*** Opening of Records provided ***

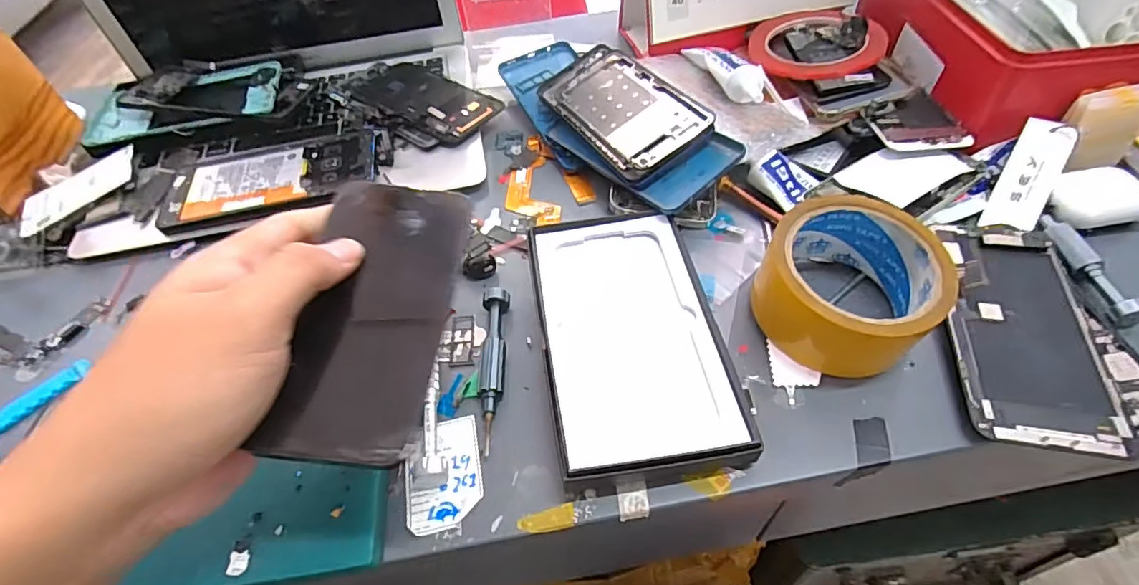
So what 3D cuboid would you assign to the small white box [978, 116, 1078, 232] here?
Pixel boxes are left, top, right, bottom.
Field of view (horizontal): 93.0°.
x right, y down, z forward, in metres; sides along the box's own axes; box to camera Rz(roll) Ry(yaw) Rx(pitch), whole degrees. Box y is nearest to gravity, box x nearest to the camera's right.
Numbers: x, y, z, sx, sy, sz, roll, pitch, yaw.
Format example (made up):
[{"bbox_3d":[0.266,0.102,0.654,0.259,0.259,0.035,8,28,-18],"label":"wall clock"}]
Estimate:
[{"bbox_3d":[0.315,-0.079,0.370,0.030,0.007,0.085,26,86,30],"label":"small white box"}]

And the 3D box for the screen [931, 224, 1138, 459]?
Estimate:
[{"bbox_3d":[0.259,0.016,0.308,0.072,0.011,0.148,8,52,11],"label":"screen"}]

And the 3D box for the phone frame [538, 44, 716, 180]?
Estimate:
[{"bbox_3d":[0.038,-0.149,0.429,0.075,0.006,0.162,-35,52,-1],"label":"phone frame"}]

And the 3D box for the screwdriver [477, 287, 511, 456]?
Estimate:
[{"bbox_3d":[-0.046,0.042,0.326,0.016,0.017,0.104,-3,51,3],"label":"screwdriver"}]

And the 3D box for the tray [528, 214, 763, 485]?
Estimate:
[{"bbox_3d":[0.035,0.024,0.326,0.100,0.024,0.172,-9,51,-2],"label":"tray"}]

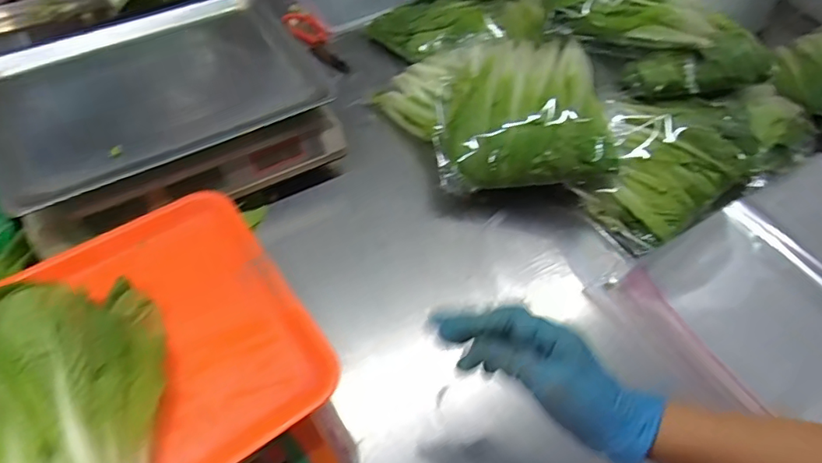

*** Close of Records provided ***

### [What is required]
In the lines above, locate the string "roll". Copy every line where it occurs.

### [Expected output]
x right, y down, z forward, in metres; sides along the box's own axes; box to camera Rz(roll) Ry(yaw) Rx(pitch), whole degrees. Box y is nearest to gravity, box x nearest to the camera's right.
Numbers: x, y, z, sx, sy, sz, roll, pitch, yaw.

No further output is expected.